Horgoš is around 160 miles from the Croatian border and further from Romania, and with no transport away from the border zone, there are few options for refugees to divert around Hungary.
Serbia's foreign minister declared it was “unacceptable” that migrants were being sent back from Hungary while more and more were arriving.
“(Serbia) wants to be part of the solution, not collateral damage. There will have to be talks in the coming days with Brussels and other countries,” Ivica Dacic said in Prague.
According to Frontex, the EU’s border agency, 37,766 “illegal crossings” were made from Serbia to Hungary between April and June this year, up 1,176 per cent from the same period in 2014.
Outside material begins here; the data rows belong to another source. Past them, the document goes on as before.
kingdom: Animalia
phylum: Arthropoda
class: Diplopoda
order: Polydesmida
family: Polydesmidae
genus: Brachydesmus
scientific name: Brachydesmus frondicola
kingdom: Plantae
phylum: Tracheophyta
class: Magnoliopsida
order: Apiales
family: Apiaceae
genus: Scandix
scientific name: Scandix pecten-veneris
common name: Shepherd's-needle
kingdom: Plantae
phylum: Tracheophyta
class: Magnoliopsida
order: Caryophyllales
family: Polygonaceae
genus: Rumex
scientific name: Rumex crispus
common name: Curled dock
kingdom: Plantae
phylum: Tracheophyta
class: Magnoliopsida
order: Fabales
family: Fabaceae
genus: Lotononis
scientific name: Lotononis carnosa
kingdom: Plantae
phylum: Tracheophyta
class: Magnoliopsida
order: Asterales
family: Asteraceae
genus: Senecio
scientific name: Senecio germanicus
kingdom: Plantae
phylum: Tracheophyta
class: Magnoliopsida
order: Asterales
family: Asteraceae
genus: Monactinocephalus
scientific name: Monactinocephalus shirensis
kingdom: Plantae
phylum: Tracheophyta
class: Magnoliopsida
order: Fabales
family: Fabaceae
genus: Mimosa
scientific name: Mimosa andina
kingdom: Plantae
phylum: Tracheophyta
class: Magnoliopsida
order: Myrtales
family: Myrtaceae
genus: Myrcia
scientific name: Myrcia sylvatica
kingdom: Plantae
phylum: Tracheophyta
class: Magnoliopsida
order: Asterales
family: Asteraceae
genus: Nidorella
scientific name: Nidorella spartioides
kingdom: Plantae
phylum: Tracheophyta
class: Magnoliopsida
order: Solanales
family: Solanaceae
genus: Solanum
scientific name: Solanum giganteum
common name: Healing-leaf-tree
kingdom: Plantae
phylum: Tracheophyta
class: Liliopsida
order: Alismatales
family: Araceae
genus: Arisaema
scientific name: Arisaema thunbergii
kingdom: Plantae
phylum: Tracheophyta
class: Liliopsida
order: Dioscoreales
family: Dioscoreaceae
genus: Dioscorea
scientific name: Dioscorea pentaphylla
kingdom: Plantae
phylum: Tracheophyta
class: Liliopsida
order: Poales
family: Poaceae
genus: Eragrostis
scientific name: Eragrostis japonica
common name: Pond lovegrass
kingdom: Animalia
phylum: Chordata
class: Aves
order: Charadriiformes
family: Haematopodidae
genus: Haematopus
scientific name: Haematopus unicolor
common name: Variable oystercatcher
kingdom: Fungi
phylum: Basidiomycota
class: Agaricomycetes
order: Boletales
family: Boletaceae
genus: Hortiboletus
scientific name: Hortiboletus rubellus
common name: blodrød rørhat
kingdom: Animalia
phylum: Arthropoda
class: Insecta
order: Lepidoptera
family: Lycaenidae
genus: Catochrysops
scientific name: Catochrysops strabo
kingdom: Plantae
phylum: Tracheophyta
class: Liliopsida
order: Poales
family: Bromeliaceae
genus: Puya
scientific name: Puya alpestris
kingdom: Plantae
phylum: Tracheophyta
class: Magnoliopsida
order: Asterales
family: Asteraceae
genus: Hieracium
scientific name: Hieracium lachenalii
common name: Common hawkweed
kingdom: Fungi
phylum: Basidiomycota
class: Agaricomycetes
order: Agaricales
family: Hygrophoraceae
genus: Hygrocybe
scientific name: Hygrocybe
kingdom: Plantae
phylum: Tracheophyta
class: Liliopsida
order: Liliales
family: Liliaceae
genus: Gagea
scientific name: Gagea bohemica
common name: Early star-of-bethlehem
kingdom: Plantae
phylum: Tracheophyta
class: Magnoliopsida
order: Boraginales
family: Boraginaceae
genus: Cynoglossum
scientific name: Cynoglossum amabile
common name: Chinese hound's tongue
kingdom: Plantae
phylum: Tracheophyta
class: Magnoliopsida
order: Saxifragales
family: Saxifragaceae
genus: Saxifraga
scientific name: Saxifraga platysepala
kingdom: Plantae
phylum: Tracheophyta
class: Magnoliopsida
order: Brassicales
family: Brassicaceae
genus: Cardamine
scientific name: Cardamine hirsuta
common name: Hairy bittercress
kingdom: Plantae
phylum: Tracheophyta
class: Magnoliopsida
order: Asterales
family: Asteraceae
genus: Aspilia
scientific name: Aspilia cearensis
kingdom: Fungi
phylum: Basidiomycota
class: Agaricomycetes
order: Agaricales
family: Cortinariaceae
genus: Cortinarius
Zakariah Sharfo Surian, a mechanic from the Syrian city of Aleppo boarding a bus from Hungary to Austria, said he couldn't understand the new hard-line Hungarian laws.
"Those who leave their country are fleeing because of the pressures of war," he told the Associated Press. "To escape death for a better life and to escape the pressures in our country. No one would leave their country without a good reason."
As Hungary’s border closure loomed, a record of 9,380 asylum seekers crossed on Monday alone, almost all hoping to travel onwards to Germany and other parts of Western Europe.
The exponential rise came as hundreds of thousands of refugees continued to reach Europe over the Mediterranean Sea, landing in Italy and on Greek islands.
More than 500,000 people had crossed into the EU in 2015 by the end of August and the numbers are not falling, according to Frontex figures.
Meanwhile, European leaders have been unable to reach a common immigration policy and agree on how to distribute 120,000 refugees between the 28 nations.
This newspaper has started a campaign for the UK to welcome a fair share of refugees.